In [1]:
import spacy

# Load the small English spaCy model
try:
    nlp = spacy.load("en_core_web_sm")
except OSError:
    print("spaCy model 'en_core_web_sm' not found.")
    print("Please run: python -m spacy download en_core_web_sm")
    exit()

print("--- Task 3: spaCy NER and Sentiment ---")

# Sample Amazon review data
# In a real task, you'd load this from a CSV file (e.g., from Kaggle)
# We'll use the 'reviewText' column name as found in common Kaggle datasets
reviews = [
    {
        "id": 1,
        "reviewText": "I bought the new Sony WH-1000XM4 headphones last week. "
                      "They are amazing! The noise cancellation is better than my old Bose QC35."
    },
    {
        "id": 2,
        "reviewText": "This Anker USB-C hub is a terrible product. It stopped working after just one day. "
                      "I am returning it and buying a UGREEN one instead."
    },
    {
        "id": 3,
        "reviewText": "The new Apple MacBook Pro with the M2 chip is fantastic. "
                      "I also got a Logitech MX Master 3 mouse to go with it."
    }
]

# 1. Goal: Named Entity Recognition (NER)
print("\n--- 1. Named Entity Recognition (NER) ---")
for review in reviews:
    print(f"\nReview ID: {review['id']}")
    doc = nlp(review['reviewText'])

    print("  Entities Found:")
    found_entities = False
    for ent in doc.ents:
        # We only care about Products (PRODUCT) and Brands/Orgs (ORG)
        if ent.label_ in ["PRODUCT", "ORG"]:
            print(f"    - Text: '{ent.text}', Label: '{ent.label_}'")
            found_entities = True

    if not found_entities:
        print("    - No PRODUCT or ORG entities found.")
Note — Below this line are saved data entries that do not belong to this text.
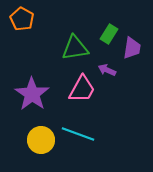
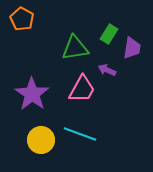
cyan line: moved 2 px right
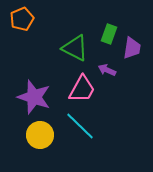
orange pentagon: rotated 20 degrees clockwise
green rectangle: rotated 12 degrees counterclockwise
green triangle: rotated 36 degrees clockwise
purple star: moved 2 px right, 3 px down; rotated 16 degrees counterclockwise
cyan line: moved 8 px up; rotated 24 degrees clockwise
yellow circle: moved 1 px left, 5 px up
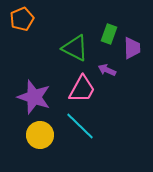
purple trapezoid: rotated 10 degrees counterclockwise
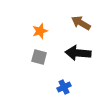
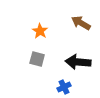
orange star: rotated 21 degrees counterclockwise
black arrow: moved 9 px down
gray square: moved 2 px left, 2 px down
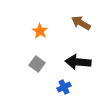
gray square: moved 5 px down; rotated 21 degrees clockwise
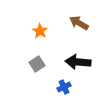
brown arrow: moved 2 px left
gray square: rotated 21 degrees clockwise
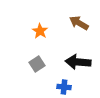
blue cross: rotated 32 degrees clockwise
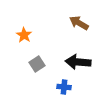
orange star: moved 16 px left, 4 px down
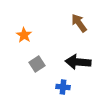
brown arrow: rotated 24 degrees clockwise
blue cross: moved 1 px left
# 2. Goal: Rule-Based Sentiment Analysis
print("\n--- 2. Rule-Based Sentiment Analysis ---")

# Define simple keyword lists for our rules
POSITIVE_KEYWORDS = ["amazing", "fantastic", "great", "love", "best", "excellent"]
NEGATIVE_KEYWORDS = ["terrible", "bad", "hate", "stopped working", "worst", "awful", "return"]

for review in reviews:
    print(f"\nReview ID: {review['id']}")

    # Store the text in a lowercase variable for easy matching
    text_lower = review['reviewText'].lower()

    # Check for keywords
    is_positive = any(word in text_lower for word in POSITIVE_KEYWORDS)
    is_negative = any(word in text_lower for word in NEGATIVE_KEYWORDS)

    sentiment = "Neutral"
    if is_positive and not is_negative:
        sentiment = "Positive"
    elif is_negative and not is_positive:
        sentiment = "Negative"
    elif is_positive and is_negative:
        sentiment = "Mixed" # e.g., "The product was great, but the shipping was terrible"

    print(f"  Sentiment: {sentiment}")

print("\n-----------------------------------------")

--- Task 3: spaCy NER and Sentiment ---

--- 1. Named Entity Recognition (NER) ---

Review ID: 1
  Entities Found:
    - Text: 'Sony', Label: 'ORG'
    - Text: 'Bose QC35', Label: 'ORG'

Review ID: 2
  Entities Found:
    - No PRODUCT or ORG entities found.

Review ID: 3
  Entities Found:
    - Text: 'Apple MacBook Pro', Label: 'ORG'
    - Text: 'Logitech', Label: 'ORG'
    - Text: 'MX', Label: 'PRODUCT'

--- 2. Rule-Based Sentiment Analysis ---

Review ID: 1
  Sentiment: Positive

Review ID: 2
  Sentiment: Negative

Review ID: 3
  Sentiment: Positive

-----------------------------------------